(O QUE FAZER): Transcreva na íntegra, sem qualquer alteração, o trecho sobre a aquisição e a renúncia da nacionalidade portuguesa.

Não seria pensável por isso, um regime que implicasse amarras definitivas à
nacionalidade portuguesa, ou mesmo que sujeitasse o direito a abandonar a
nacionalidade a aceitação discricionária das autoridades nacionais. Não é essa a
solução da lei portuguesa. Não obstante, a necessidade de pagamento de taxas
cobradas pela renúncia à nacionalidade pode ter como efeito um sério entrave ao
exercício do direito.93
Em Portugal há o estabelecimento de duas formas de aquisição de
nacionalidade: a originária, também denominada em Portugal de atribuição, e a
derivada, que abrange outras formas de aquisição da nacionalidade fora do
nascimento.
A forma originária94 ou atribuição se dá nos casos estabelecidos na lei. É
considerado um direito inalienável e fundamental de todos os seres que nascem não
sendo passível de oposição por parte do Estado. Já a aquisição de forma derivada é
manifestada através da vontade própria, por adoção, naturalização e outras,
podendo nesses casos existir a oposição do Estado.
A aquisição da nacionalidade portuguesa de forma derivada por efeito da
vontade tem como fundamento a condição de filhos menores ou incapazes, o
casamento, a declaração de vontade do interessado, a adoção plena e a
naturalização sendo esta de efeito ex nunc, conforme preceitua o art. 2º ao 6º da Lei
de Nacionalidade Portuguesa, 37/81, alterada pela lei 2/2006.

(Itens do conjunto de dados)
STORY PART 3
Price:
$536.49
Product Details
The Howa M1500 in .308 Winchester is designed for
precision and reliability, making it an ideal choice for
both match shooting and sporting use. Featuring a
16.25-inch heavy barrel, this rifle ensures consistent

---

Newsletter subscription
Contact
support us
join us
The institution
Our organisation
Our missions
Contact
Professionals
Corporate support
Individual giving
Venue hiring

...

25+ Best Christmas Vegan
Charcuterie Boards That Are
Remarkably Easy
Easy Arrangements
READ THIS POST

(EXERCÍCIO RESOLVIDO):
Não seria pensável por isso, um regime que implicasse amarras definitivas à
nacionalidade portuguesa, ou mesmo que sujeitasse o direito a abandonar a
nacionalidade a aceitação discricionária das autoridades nacionais. Não é essa a
solução da lei portuguesa. Não obstante, a necessidade de pagamento de taxas
cobradas pela renúncia à nacionalidade pode ter como efeito um sério entrave ao
exercício do direito.93
Em Portugal há o estabelecimento de duas formas de aquisição de
nacionalidade: a originária, também denominada em Portugal de atribuição, e a
derivada, que abrange outras formas de aquisição da nacionalidade fora do
nascimento.
A forma originária94 ou atribuição se dá nos casos estabelecidos na lei. É
considerado um direito inalienável e fundamental de todos os seres que nascem não
sendo passível de oposição por parte do Estado. Já a aquisição de forma derivada é
manifestada através da vontade própria, por adoção, naturalização e outras,
podendo nesses casos existir a oposição do Estado.
A aquisição da nacionalidade portuguesa de forma derivada por efeito da
vontade tem como fundamento a condição de filhos menores ou incapazes, o
casamento, a declaração de vontade do interessado, a adoção plena e a
naturalização sendo esta de efeito ex nunc, conforme preceitua o art. 2º ao 6º da Lei
de Nacionalidade Portuguesa, 37/81, alterada pela lei 2/2006.